UPDATE Earlier this week, California Senators Dianne Feinstein and Kamala Harris sent a pointed and heartfelt letter to the chairman of the Federal Communications Commission (FCC) regarding the shortcomings in the emergency alert systems, made evident during the (ongoing) northern California wildfires. While wildfires continue to blaze in the northern part of the state, with over 40 people dead and more than 40,000 people evacuated, this crisis has brought to light challenges with the emergency telecom system.
The senators called out to FCC chairman Ajit Pai that, “emergency services in Northern California were not able to transmit lifesaving WEA (Wireless Emergency Alert) messages, because of significant technical deficiencies in the system.” The importance of timely notifications via mobile devices “in a crisis like this…can be the difference between life and death.”

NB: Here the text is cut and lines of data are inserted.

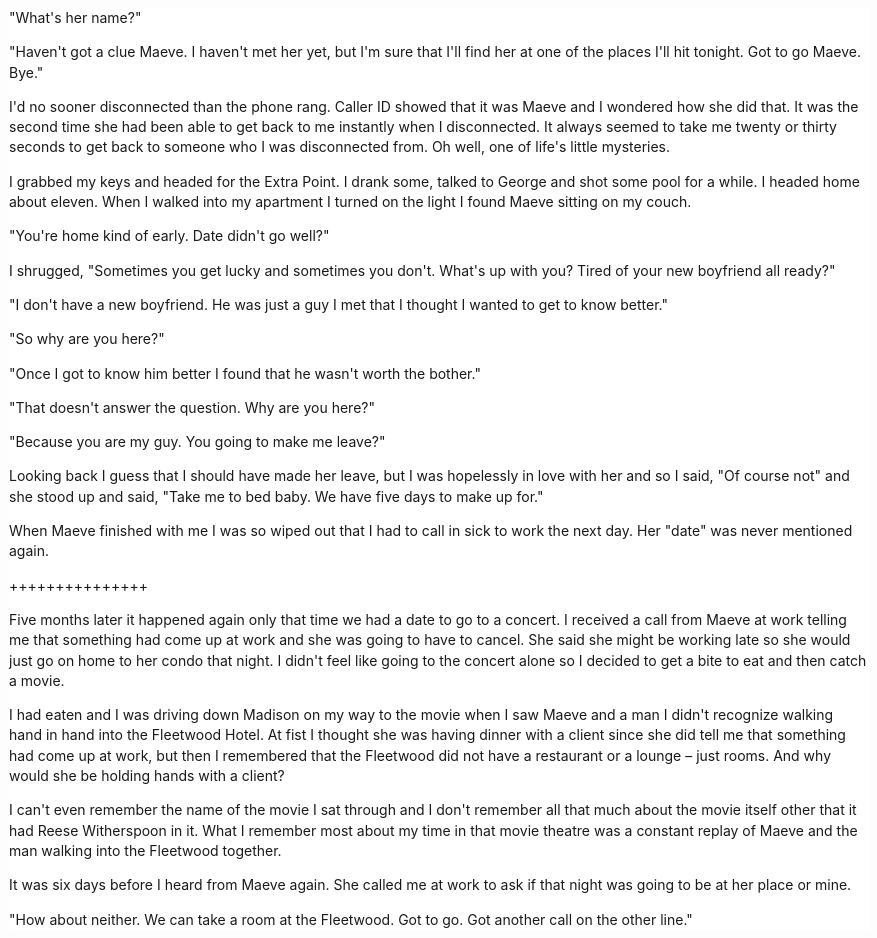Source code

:  "What's her name?" 

 "Haven't got a clue Maeve. I haven't met her yet, but I'm sure that I'll find her at one of the places I'll hit tonight. Got to go Maeve. Bye." 

 I'd no sooner disconnected than the phone rang. Caller ID showed that it was Maeve and I wondered how she did that. It was the second time she had been able to get back to me instantly when I disconnected. It always seemed to take me twenty or thirty seconds to get back to someone who I was disconnected from. Oh well, one of life's little mysteries. 

 I grabbed my keys and headed for the Extra Point. I drank some, talked to George and shot some pool for a while. I headed home about eleven. When I walked into my apartment I turned on the light I found Maeve sitting on my couch. 

 "You're home kind of early. Date didn't go well?" 

 I shrugged, "Sometimes you get lucky and sometimes you don't. What's up with you? Tired of your new boyfriend all ready?" 

 "I don't have a new boyfriend. He was just a guy I met that I thought I wanted to get to know better." 

 "So why are you here?" 

 "Once I got to know him better I found that he wasn't worth the bother." 

 "That doesn't answer the question. Why are you here?" 

 "Because you are my guy. You going to make me leave?" 

 Looking back I guess that I should have made her leave, but I was hopelessly in love with her and so I said, "Of course not" and she stood up and said, "Take me to bed baby. We have five days to make up for." 

 When Maeve finished with me I was so wiped out that I had to call in sick to work the next day. Her "date" was never mentioned again. 

 +++++++++++++++ 

 Five months later it happened again only that time we had a date to go to a concert. I received a call from Maeve at work telling me that something had come up at work and she was going to have to cancel. She said she might be working late so she would just go on home to her condo that night. I didn't feel like going to the concert alone so I decided to get a bite to eat and then catch a movie. 

 I had eaten and I was driving down Madison on my way to the movie when I saw Maeve and a man I didn't recognize walking hand in hand into the Fleetwood Hotel. At fist I thought she was having dinner with a client since she did tell me that something had come up at work, but then I remembered that the Fleetwood did not have a restaurant or a lounge – just rooms. And why would she be holding hands with a client? 

 I can't even remember the name of the movie I sat through and I don't remember all that much about the movie itself other that it had Reese Witherspoon in it. What I remember most about my time in that movie theatre was a constant replay of Maeve and the man walking into the Fleetwood together. 

 It was six days before I heard from Maeve again. She called me at work to ask if that night was going to be at her place or mine. 

 "How about neither. We can take a room at the Fleetwood. Got to go. Got another call on the other line."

The same WEA system is used for Amber Alerts and counts on cell towers within a specific area to transmit emergency messages to cell phone users, unless they’ve opted out. However, because of inadequacies in the system where precise geo-targeting was not enabled, local authorities in Sonoma and Napa counties, for example, were “caught in a bind between notifying individuals in imminent danger and risking mass panic.” Geo-targeting “is a feature that has been standard in mobile applications for years,” and even though the FCC approved the proposal enabling the precise geo-targeting of WEA warnings over a year ago, they’ve failed to issue final rules to wireless carriers.
The California senators have requested that the FCC respond to the inquiries presented in their letter by October 24. They want to know whether the FCC has solicited feedback from emergency services in California and from those affected by Hurricanes Harvey, Irma, and Jose regarding the WEA plus the timeline for the WEA rulemaking.